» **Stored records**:
* * * *

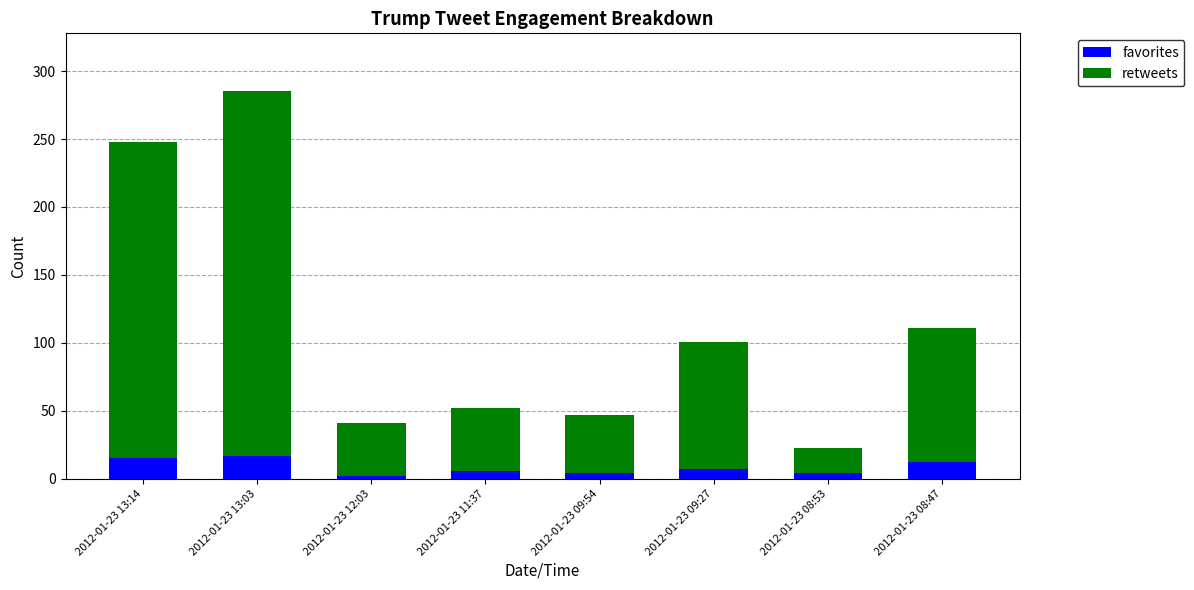

What is the value of the favorites bar at the 5th from the left?

4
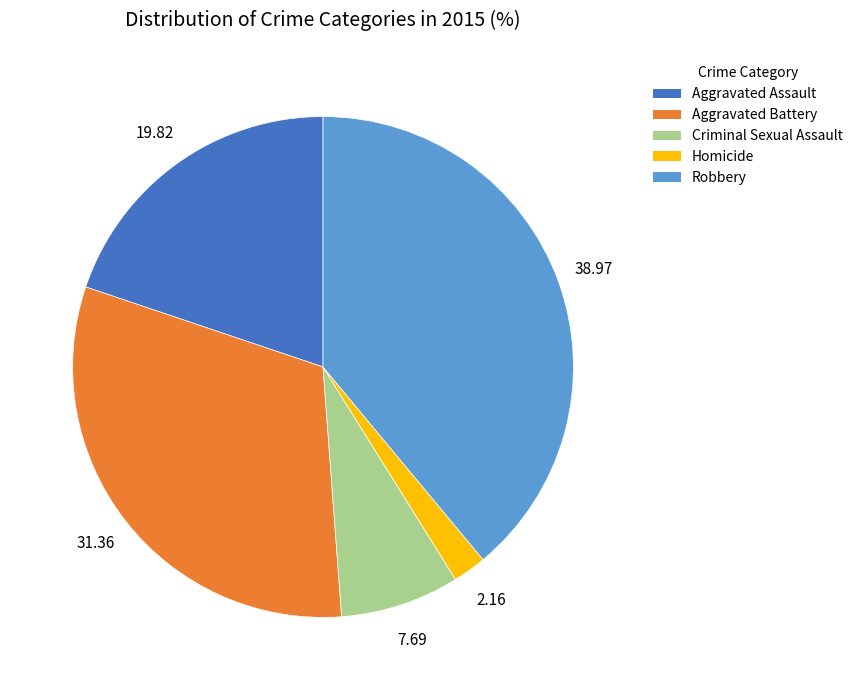

Do Aggravated Assault and Criminal Sexual Assault together represent more than half of the pie?

No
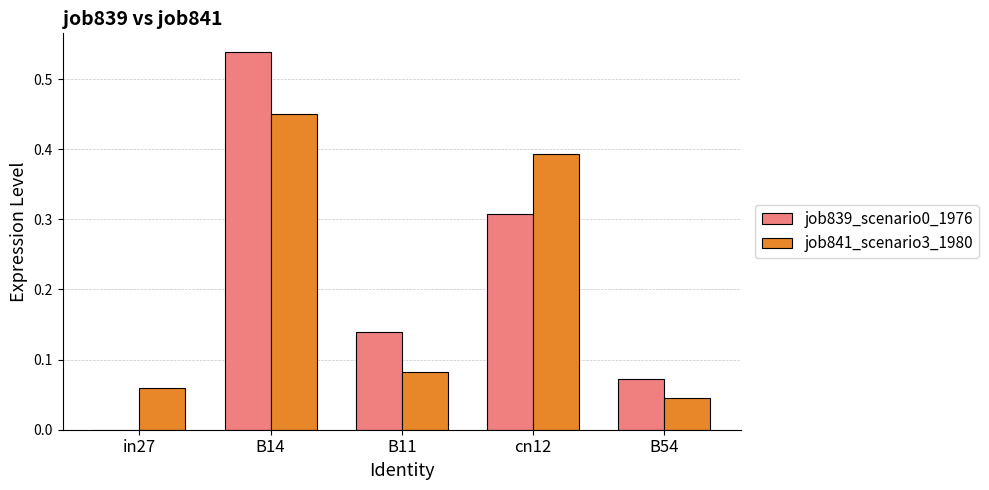

The job839_scenario0_1976 series shows 0.0 at in27. True or false?

True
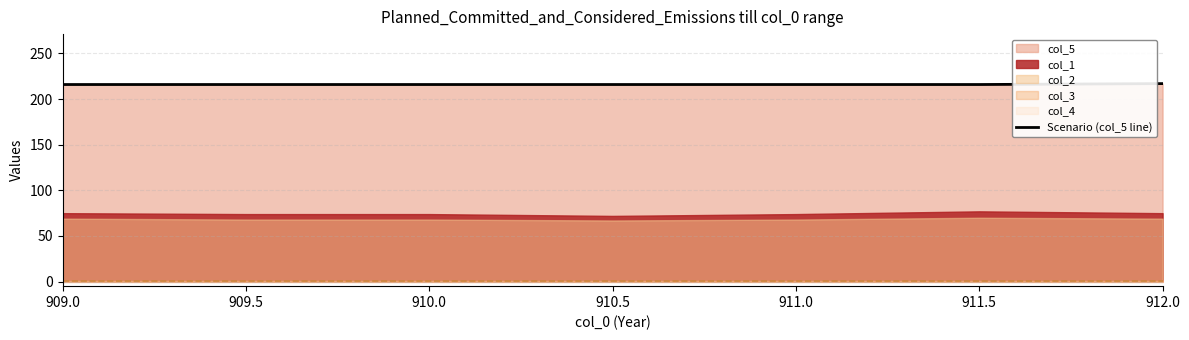

True or false: the data shows 216 at 911.5.

True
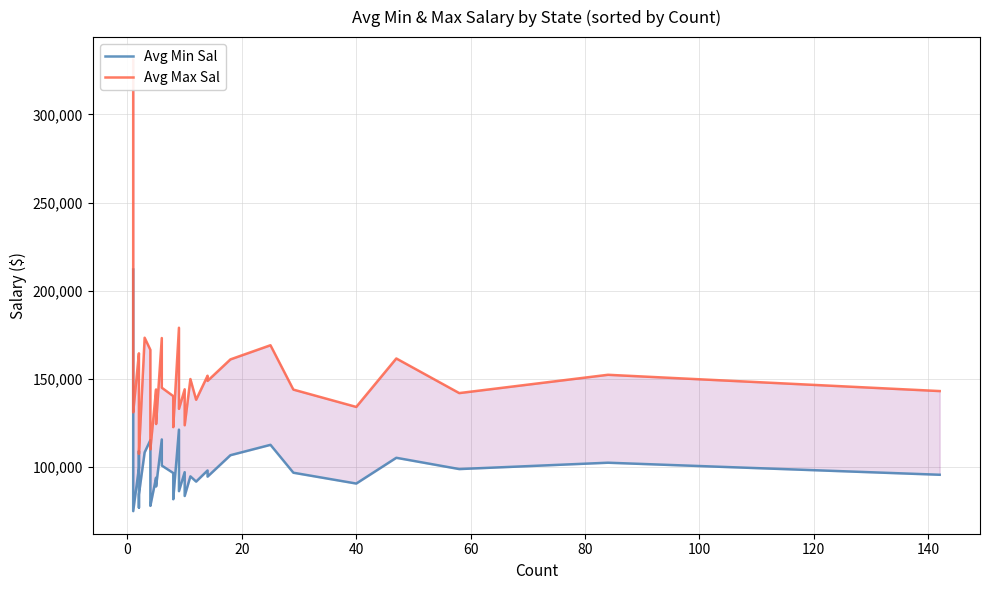

List the series in order of their overall mean, highest first.

Avg Max Sal, Avg Min Sal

* * * *

Write out the listing above again with "bar" swapped for "column" and everything else unchanged. Leave out the pictures.

What is the value of the favorites column at the 5th from the left?

4

Do Aggravated Assault and Criminal Sexual Assault together represent more than half of the pie?

No

The job839_scenario0_1976 series shows 0.0 at in27. True or false?

True

True or false: the data shows 216 at 911.5.

True

List the series in order of their overall mean, highest first.

Avg Max Sal, Avg Min Sal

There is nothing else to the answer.